▸ DIRECTIONS:
Copy out every line of the rows below without changing a character, but leave out the pictures.

▸ SUPPLIED MATERIAL:

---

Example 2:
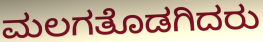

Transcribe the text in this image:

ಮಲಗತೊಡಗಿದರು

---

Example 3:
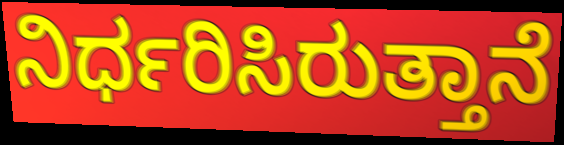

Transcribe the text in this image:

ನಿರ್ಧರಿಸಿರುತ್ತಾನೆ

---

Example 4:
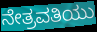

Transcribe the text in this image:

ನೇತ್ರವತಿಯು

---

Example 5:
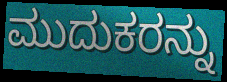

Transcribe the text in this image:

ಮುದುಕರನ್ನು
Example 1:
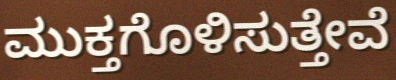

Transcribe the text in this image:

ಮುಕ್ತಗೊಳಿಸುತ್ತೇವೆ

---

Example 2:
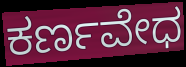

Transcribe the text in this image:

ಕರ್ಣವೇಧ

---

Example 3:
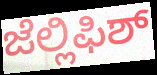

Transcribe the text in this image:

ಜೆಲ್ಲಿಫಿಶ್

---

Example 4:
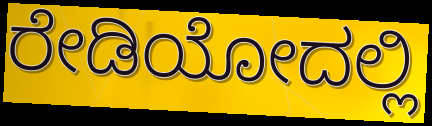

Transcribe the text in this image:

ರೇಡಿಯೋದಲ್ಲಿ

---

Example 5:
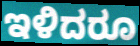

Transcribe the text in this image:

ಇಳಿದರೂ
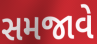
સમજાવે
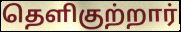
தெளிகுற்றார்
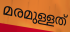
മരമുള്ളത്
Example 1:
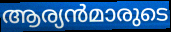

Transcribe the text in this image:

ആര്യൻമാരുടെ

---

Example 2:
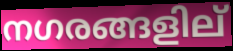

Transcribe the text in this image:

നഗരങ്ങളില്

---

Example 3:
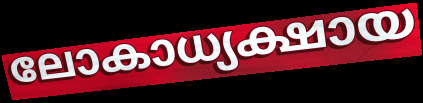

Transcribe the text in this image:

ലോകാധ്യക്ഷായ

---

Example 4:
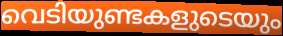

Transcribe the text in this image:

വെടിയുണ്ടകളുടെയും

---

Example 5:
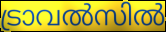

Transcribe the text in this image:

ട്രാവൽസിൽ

▸ FULL RESPONSE:
---

Example 2:

Transcribe the text in this image:

ಮಲಗತೊಡಗಿದರು

---

Example 3:

Transcribe the text in this image:

ನಿರ್ಧರಿಸಿರುತ್ತಾನೆ

---

Example 4:

Transcribe the text in this image:

ನೇತ್ರವತಿಯು

---

Example 5:

Transcribe the text in this image:

ಮುದುಕರನ್ನು
Example 1:

Transcribe the text in this image:

ಮುಕ್ತಗೊಳಿಸುತ್ತೇವೆ

---

Example 2:

Transcribe the text in this image:

ಕರ್ಣವೇಧ

---

Example 3:

Transcribe the text in this image:

ಜೆಲ್ಲಿಫಿಶ್

---

Example 4:

Transcribe the text in this image:

ರೇಡಿಯೋದಲ್ಲಿ

---

Example 5:

Transcribe the text in this image:

ಇಳಿದರೂ
સમજાવે
தெளிகுற்றார்
മരമുള്ളത്
Example 1:

Transcribe the text in this image:

ആര്യൻമാരുടെ

---

Example 2:

Transcribe the text in this image:

നഗരങ്ങളില്

---

Example 3:

Transcribe the text in this image:

ലോകാധ്യക്ഷായ

---

Example 4:

Transcribe the text in this image:

വെടിയുണ്ടകളുടെയും

---

Example 5:

Transcribe the text in this image:

ട്രാവൽസിൽ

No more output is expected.